Last time we introduced FizzBuzz and the Idris language.
The problem with our last solution (shown below) was that it combined determining what the output should be with actually creating the output strings. This time we’ll be fixing this by add Algebraic Data types and Interfaces.
fizzBuzzSimple: (x: Nat) -> String
fizzBuzzSimple x with (modNat x (the Nat 3), modNat x (the Nat 5))
| (Z, Z) = "fizzbuzz"
| (Z, _) = "fizz"
| (_, Z) = "buzz"
| _ = show x
Algebraic Data Types
Algebraic data types are types composed of other types. Think structs and enums on steroids. We want the type system to differentiate between the different possible return types (fizz, buzz, fizzbuzz and normal numbers). We acheive this in Idris with:
data FizzBuzzReturn =
Fizz
| Buzz
| FizzBuzz
| Normal Nat
This defines a new data type FizzBuzzReturn, with four cases. The Fizz, Buzz and FizzBuzz cases are just tags with no associated data. As we don’t want to have to make a case for every single non FizzBuzz number there is a Normal case which also has a single natural number associated with it. Plugging this new data type into our previous function gives:
fizzBuzzReturn: (x: Nat) -> FizzBuzzReturn
fizzBuzzReturn x with (modNat x (the Nat 3), modNat x (the Nat 5))
| (Z, Z) = FizzBuzz
| (Z, _) = Fizz
| (_, Z) = Buzz
| _ = Normal x
By converting the different return values into different return types we’ve made the FizzBuzz logic explicit in the type system. However we’ve also created a problem, FizzBuzz expects us to print out strings, not internal data types. For that we’ll need to convert FizzBuzzReturn to strings.
Interfaces
We could just write a function to convert FizzBuzzReturns to strings, but that’s not the ludicrously over-engineered way, so we’re going to use interfaces.
Interfaces are similar to type classes in Haskell or traits in Rust. Each interface is a collection of one or more overloadable functions. Instead of specifying concrete types, functions can specify that their inputs implement a given Interface. Any type which has an implementation of that interface can then be used. Examples of interfaces are:
- Eq, which provides functions for comparing values for equality
- Ord, for a standard way of comparing values.
- Show, which is the interface we’ll be implementing.
The Show interface is the interface for converting data types to strings. It only has one function, show, defined as follows:
show : a -> String
The implementation of Show for FizzBuzzReturn is below, note the use of show for the number in normal (Show is already implemented for builtin types).
Show FizzBuzzReturn where
show Fizz = "fizz"
show Buzz = "buzz"
show FizzBuzz = "fizzbuzz"
show (Normal x) = show x
Implementing against interfaces instead of writing custom functions makes intent clear and allows easier reuse.
Putting it all together
We have successfully split the main and display logic, now to put them back together.
fizzBuzzReturnString: (x: Nat) -> String
fizzBuzzReturnString x = show(fizzBuzzReturn x)

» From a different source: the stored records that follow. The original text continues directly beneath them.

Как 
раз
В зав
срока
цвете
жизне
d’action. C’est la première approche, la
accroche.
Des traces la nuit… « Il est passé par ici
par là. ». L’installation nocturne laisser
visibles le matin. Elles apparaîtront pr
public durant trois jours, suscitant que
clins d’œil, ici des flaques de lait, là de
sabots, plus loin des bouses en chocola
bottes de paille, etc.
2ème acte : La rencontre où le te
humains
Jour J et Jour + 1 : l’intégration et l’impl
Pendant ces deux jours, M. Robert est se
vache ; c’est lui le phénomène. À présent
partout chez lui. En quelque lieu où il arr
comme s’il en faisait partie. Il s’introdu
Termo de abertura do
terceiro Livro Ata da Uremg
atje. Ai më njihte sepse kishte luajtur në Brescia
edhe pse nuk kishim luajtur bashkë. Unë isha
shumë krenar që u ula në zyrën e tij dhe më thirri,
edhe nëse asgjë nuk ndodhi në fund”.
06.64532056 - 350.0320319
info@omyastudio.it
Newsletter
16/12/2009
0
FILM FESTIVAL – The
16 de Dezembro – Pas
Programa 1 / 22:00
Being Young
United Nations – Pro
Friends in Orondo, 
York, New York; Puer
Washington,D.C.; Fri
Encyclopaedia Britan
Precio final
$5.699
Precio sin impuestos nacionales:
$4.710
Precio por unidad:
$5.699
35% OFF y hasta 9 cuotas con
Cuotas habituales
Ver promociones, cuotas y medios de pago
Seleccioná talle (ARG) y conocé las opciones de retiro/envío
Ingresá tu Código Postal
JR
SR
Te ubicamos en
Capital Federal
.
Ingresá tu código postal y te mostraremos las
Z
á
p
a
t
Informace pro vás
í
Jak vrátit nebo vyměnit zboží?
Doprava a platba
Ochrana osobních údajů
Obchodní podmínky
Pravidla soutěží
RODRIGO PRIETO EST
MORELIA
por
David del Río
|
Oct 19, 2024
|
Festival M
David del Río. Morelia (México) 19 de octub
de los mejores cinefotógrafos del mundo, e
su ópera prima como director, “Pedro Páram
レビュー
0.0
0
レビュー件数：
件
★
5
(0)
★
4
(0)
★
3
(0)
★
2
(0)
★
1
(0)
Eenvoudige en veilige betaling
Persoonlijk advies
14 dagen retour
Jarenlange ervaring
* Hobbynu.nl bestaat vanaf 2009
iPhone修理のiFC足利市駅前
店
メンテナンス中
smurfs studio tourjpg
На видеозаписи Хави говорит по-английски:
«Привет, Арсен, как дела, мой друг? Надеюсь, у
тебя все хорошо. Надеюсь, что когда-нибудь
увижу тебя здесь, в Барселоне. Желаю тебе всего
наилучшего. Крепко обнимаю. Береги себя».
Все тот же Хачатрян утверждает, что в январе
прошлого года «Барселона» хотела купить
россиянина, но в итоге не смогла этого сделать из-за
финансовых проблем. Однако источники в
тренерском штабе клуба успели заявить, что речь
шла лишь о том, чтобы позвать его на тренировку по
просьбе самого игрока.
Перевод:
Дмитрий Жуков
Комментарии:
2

Note how implementing the Show interface has given us a show function to use.
But does it work?
The code above (hopefully), implements FizzBuzz correctly, but we’re doing ludicrous over-engineering, “hopefully” won’t cut it. There’s nothing stopping the implementation of fizzBuzzReturn returning FizzBuzz for everything:
fizzBuzzReturn: (x: Nat) -> FizzBuzzReturn
fizzBuzzReturn x with (modNat x (the Nat 3), modNat x (the Nat 5))
| (_, _) = FizzBuzz
The normal way to catch these kinds of bugs is by writing tests, but fizzBuzzReturn has literally infinite possible different inputs. We could write a handful of test and call it a day but that’s not the point of this series.